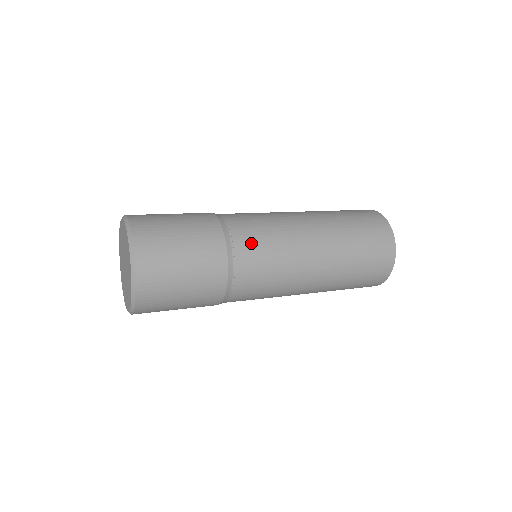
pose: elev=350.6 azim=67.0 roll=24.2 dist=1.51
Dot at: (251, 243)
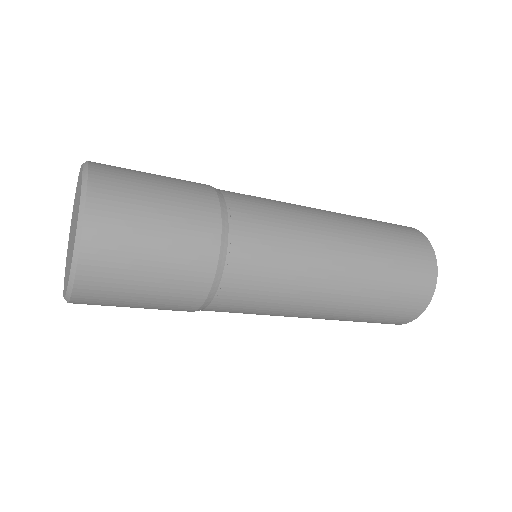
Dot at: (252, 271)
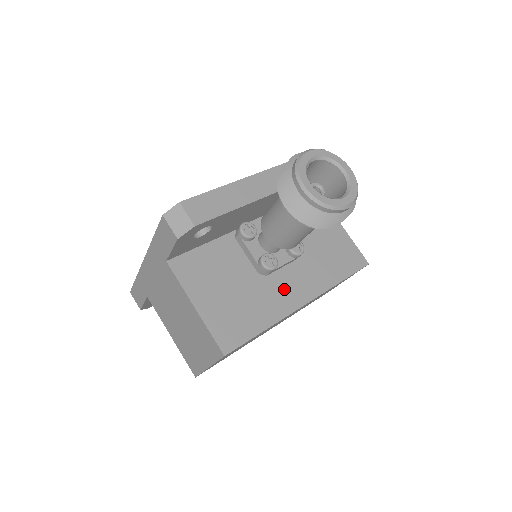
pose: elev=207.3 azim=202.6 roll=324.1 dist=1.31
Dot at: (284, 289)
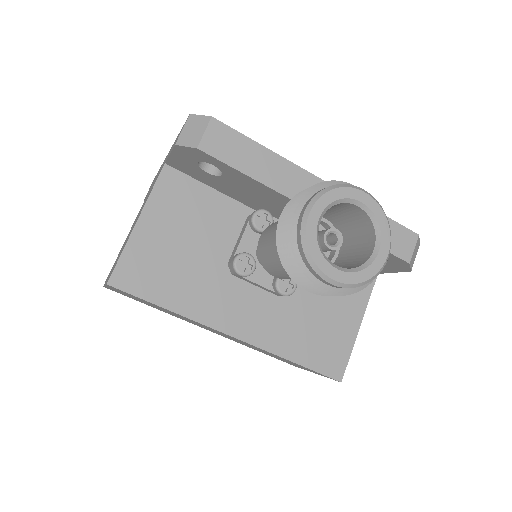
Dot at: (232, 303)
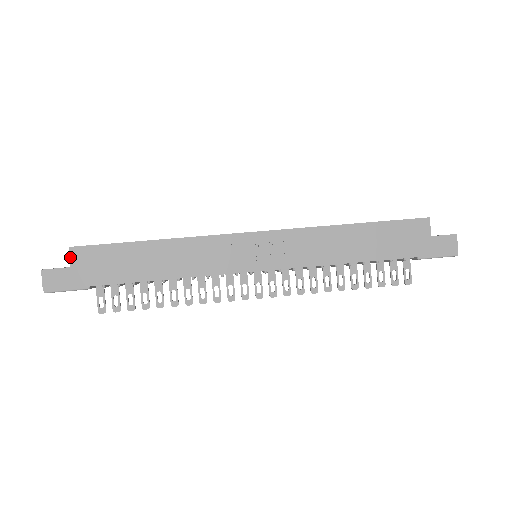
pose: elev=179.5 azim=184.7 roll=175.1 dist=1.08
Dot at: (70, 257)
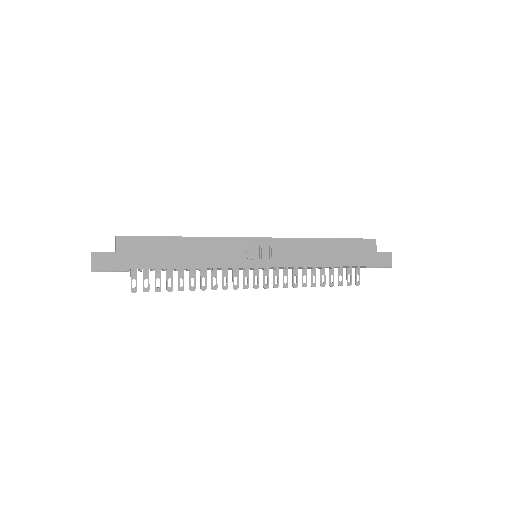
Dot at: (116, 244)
|---|
▶ WHAT IS EXPECTED:
List every line of the data above as a numbered list, skipping blank lines. Leave the pictures out.

▶ THE COMPLETED TASK:
1. pose: elev=350.6 azim=67.0 roll=24.2 dist=1.51
2. Dot at: (251, 243)
3. Dot at: (252, 271)
4. pose: elev=207.3 azim=202.6 roll=324.1 dist=1.31
5. Dot at: (284, 289)
6. Dot at: (232, 303)
7. pose: elev=179.5 azim=184.7 roll=175.1 dist=1.08
8. Dot at: (70, 257)
9. Dot at: (116, 244)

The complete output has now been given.